第二話

 魔女には等級というものが存在する。

 等級は魔女の魔法力をランク分けしたもので、等級が高いほど強力な力を持つ高位の魔女とされる。

 茉莉香の現在のランクは五級。一応中級魔女であるものの、ランクは下から三番目。次にランク落ちすると下級魔女、要は駆け出し魔女と同じ程度の魔法力ということになる。当然、使える魔法にも制限が発生する。

 そして、等級がランク外まで落ちてしまうと『一般人相当』。魔法は一切使えなくなり、魔女と名乗ることすら出来なくなってしまう。そういった魔女は「元魔女」としてひっそりと生きていくことになる。


 * * *


「ううう、どうしよう~」

 土曜日の午後。爽やかな10月の風の吹き抜けるテラス席で茉莉香は友人を相手に嘆いていた。

 友人二人はそんな茉莉香に苦笑しつつ、髪をなでて慰めてくれる。

「まあまあ落ち着きなよ。まだ確定じゃないんでしょ?次の等級検査まで時間あるんだし取り戻しは効くでしょ」

 そう言うのは茉莉香の姉弟子にあたる伊吹いぶきはやて。ショートカットできりっとした顔立ちの彼女はいつもどこか飄々とした雰囲気をまとっている。今も、嘆いている茉莉香の頭を撫でながらどこか楽しんでいるような表情だ。
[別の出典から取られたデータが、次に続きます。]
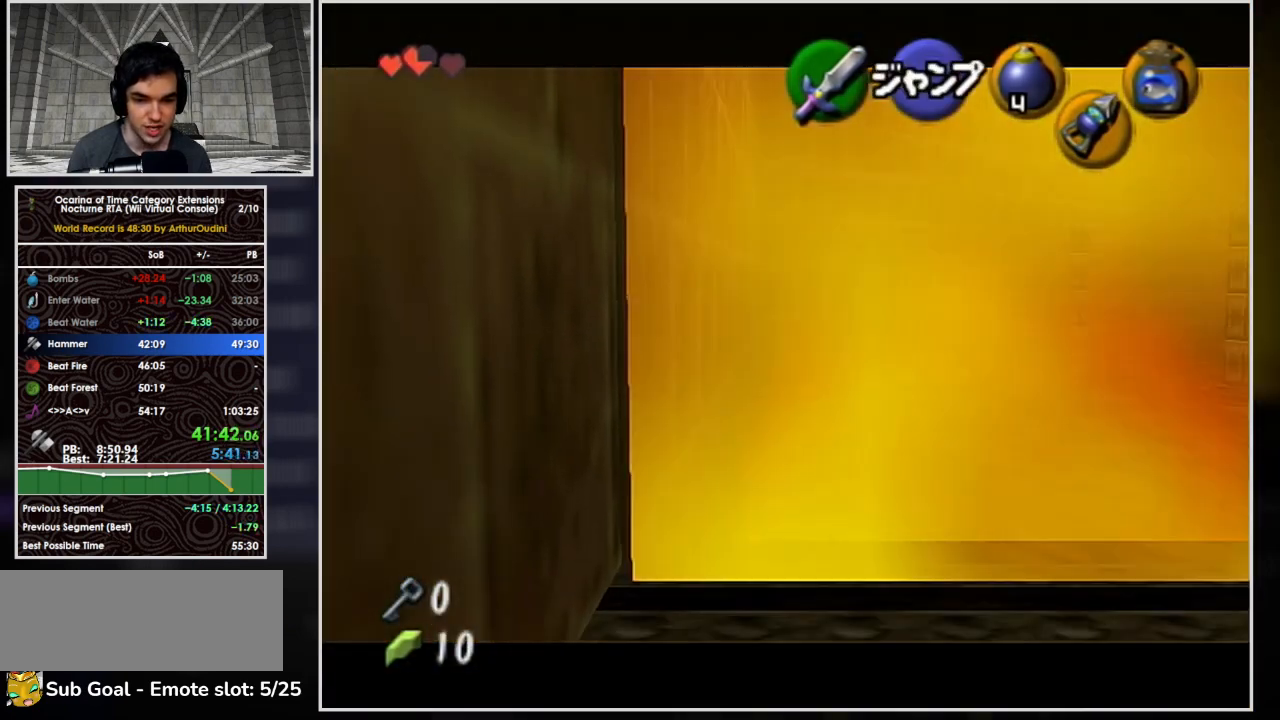
{"buttons": ["L1"], "left_stick": "down", "events": []}
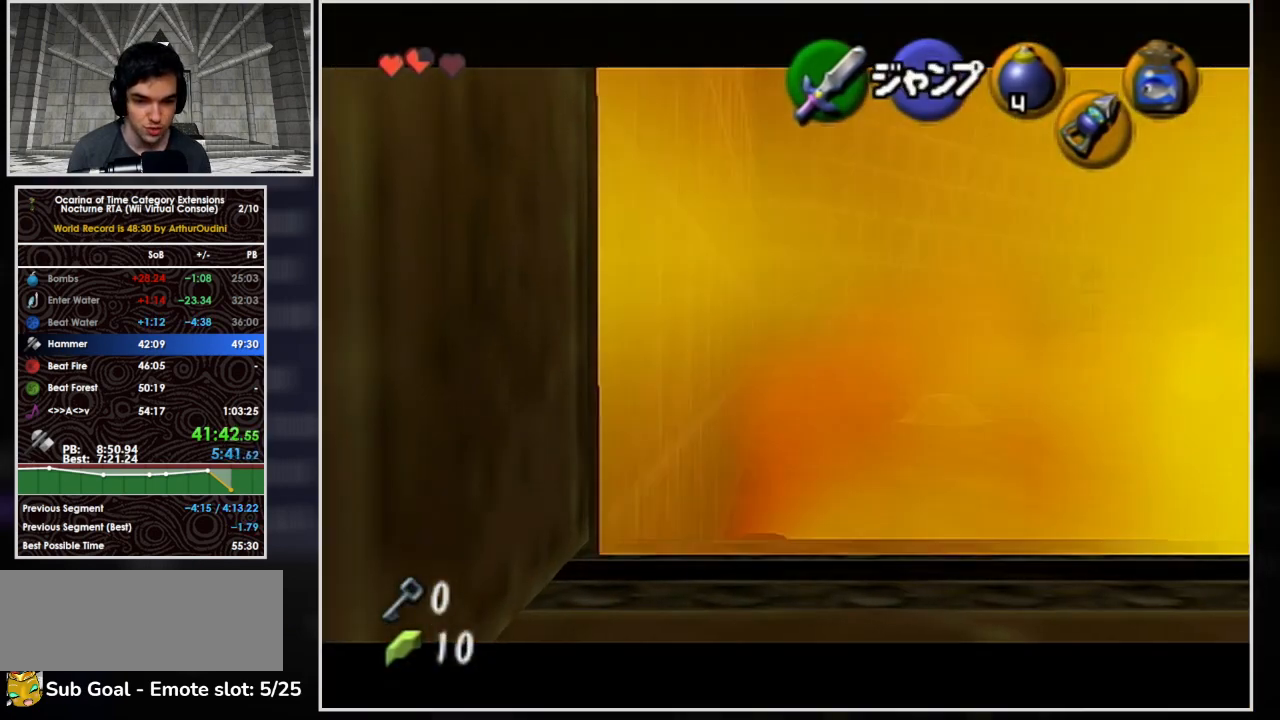
{"buttons": ["L1"], "left_stick": "down", "events": []}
「そうですよぅ!先輩だったら魔法力の復活もすぐですよっ」

 続けて慰めてくれるのは妹弟子の日向ひむかい結衣ゆいだった。テーブルの上をケーキでいっぱいにした彼女は新しいケーキ皿からフォークで一口すくうと茉莉香の口元へ差し出してくれる。応援のつもりらしい。

 茉莉香は差し出されたケーキを一口頬張り

「……おいしい」

 と、一言。

「修行なら私も協力するからさ」

「はい!呼んでくれればいつだってお手伝いしますよっ」

 二人の言葉が胸に染みる。

 三人は友人であると同時に同じ師匠の元で魔法を学ぶ姉妹弟子でもあった。魔女は通常、弟子入りすると師匠から魔女としての名前を与えられ、その名で呼ばれるという慣習がある。茉莉香は「マルルカ」、颯は「フェリキス」、そして結衣は「リセラ」という魔女名を授かっていた。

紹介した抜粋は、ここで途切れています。